13th April 2026
Scotland and the wider UK are heading into a period where staple food prices will rise again, driven not by domestic shortages but by the global oil shock triggered by the Gulf crisis.
Bread, milk and potatoes the core of the weekly shop are among the most exposed because their entire supply chains run on fuel, fertiliser and energy.
The last major energy spike in 2022-23 pushed UK food inflation to 19%, with bread, cereals and dairy all rising by around 20-21%. A renewed oil crisis would push these categories upward again, though the pattern will differ between Scotland and the UK as a whole.
Oil is not just a transport cost. It sits underneath almost every stage of modern food production.
Fertiliser is made using natural gas; when global fuel prices rise, fertiliser costs follow.
Animal feed becomes more expensive because grain markets react to higher fuel and shipping costs.
Processing — bakeries, dairies, cold stores — relies on gas and electricity, both of which track global energy markets.
Transport is the final multiplier: diesel costs hit every mile travelled by grain, milk tankers, refrigerated lorries and supermarket distribution fleets.
When oil prices spike, these pressures stack on top of each other.

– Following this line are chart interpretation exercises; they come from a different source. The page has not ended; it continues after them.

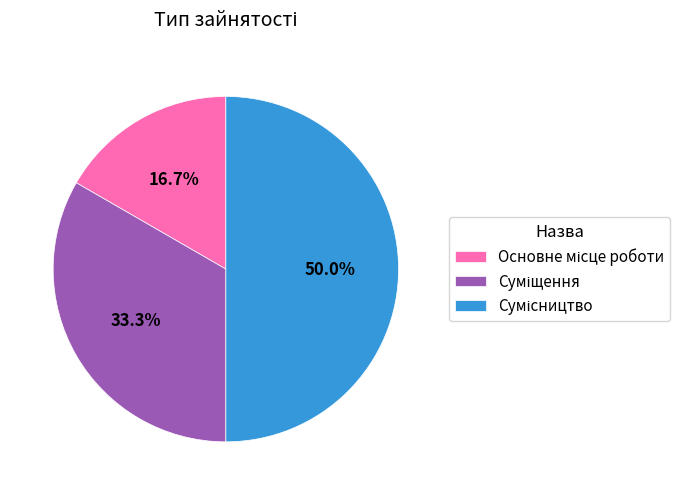

Which slice is the largest?

Сумісництво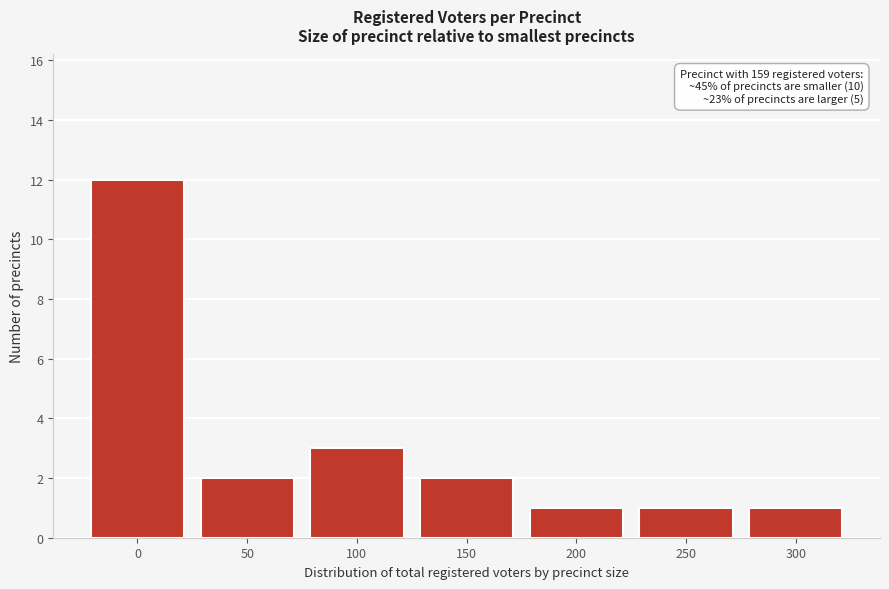

Reading right to left, list all the values displayed in this chart.

300=1	250=1	200=1	150=2	100=3	50=2	0=12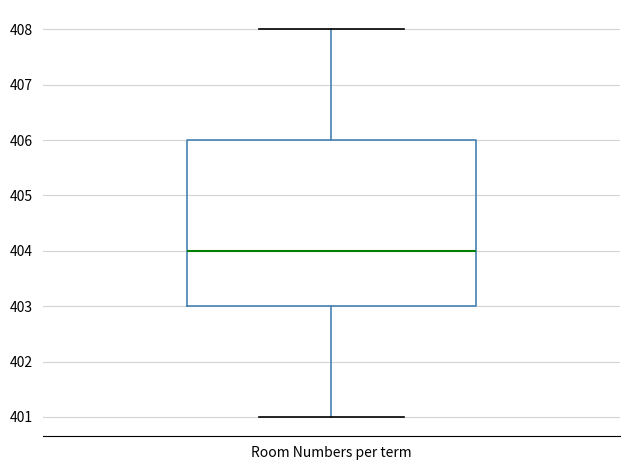

Where does the upper whisker of the box for Room Numbers per term end on the y-axis? The values are not printed on the chart, so give them approximately, as read against the axis.

408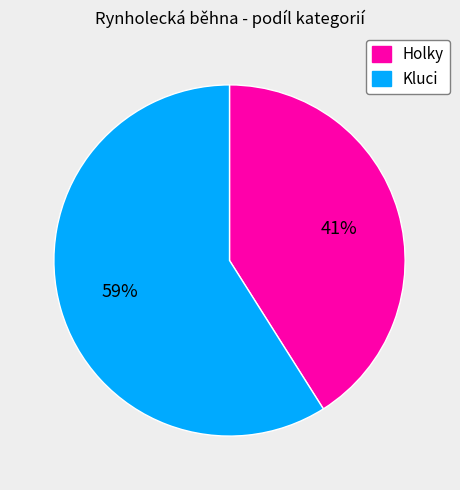

To the nearest percent, what is the difference between the largest and smallest slice percentages?

18%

That is why the cheapest foods — the ones with the thinnest margins — often rise fastest.
Bread: the first to rise
Bread is one of the most fuel‑sensitive foods in the UK.
Wheat is hauled long distances for milling.
Milling and baking are energy‑intensive.
Packaging and distribution depend on diesel.
During the last energy crisis, bread and cereal prices rose 21%. A renewed oil shock would likely push bread prices up by 10–15% over the next year, with Scotland at the upper end because of longer supply chains to the Highlands and Islands. Rural bakeries and small shops, already operating on tight margins, would pass on costs more quickly than large English supermarkets.
Milk: squeezed by feed, fuel and refrigeration
Milk reacts sharply to energy shocks because dairy farming is fuel‑heavy.
Cows eat feed grown with fertiliser.
Milking, cooling and storage require constant electricity.
Milk tankers run daily, and chilled distribution is expensive.
Dairy rose 21% in the last crisis. If oil remains elevated, milk could rise 8–12% across the UK, with Scotland again slightly higher because of transport distances and the fragility of rural supply chains. Cheese and butter — both energy‑intensive to produce — would rise even faster.
Potatoes: stable until transport breaks the equation
Potatoes are usually resilient, but they become vulnerable when fuel costs surge.
Planting and harvesting rely on diesel machinery.
Cold‑store warehouses are energy‑hungry.
Potatoes are bulky and cheap per kilo, so transport is a large share of the final price.
In an oil shock, potatoes could rise 5–10%, but in Scotland the risk is higher because storms and wet weather have already damaged yields. If the oil crisis overlaps with a poor harvest, prices could spike sharply in winter.
Scotland vs the UK: why rural areas pay more
Scotland — especially the Highlands, Islands and rural north — faces a structural rural premium:
Longer transport routes for heavy goods.
Fewer competing supermarkets.
Higher baseline energy costs.
Greater dependence on chilled and long‑haul supply chains.
When fuel prices rise, these structural disadvantages magnify the impact. A 10% rise in a staple in England can easily become 12–15% by the time it reaches Wick, Thurso or Skye.
What the next 12 months could look like
Assuming the oil crisis persists and Brent remains elevated:
Bread and cereals: +10–15%
Milk and dairy: +8–12%
Potatoes and veg: +5–10% (higher if weather is poor)
Overall food inflation: drifting back toward 8–10%, after falling sharply in 2024–25
These are not predictions of shortages — the UK will still have food — but they are realistic price trajectories based on how the last energy shock behaved.
The broader picture
The UK food system is deeply exposed to global fuel markets. Scotland is even more exposed because of geography. If the oil crisis deepens, the pressure will show up first in the staples that households buy every week. The last time this happened, it added £605 to the average UK food bill in a single year. A similar pattern is now plausible.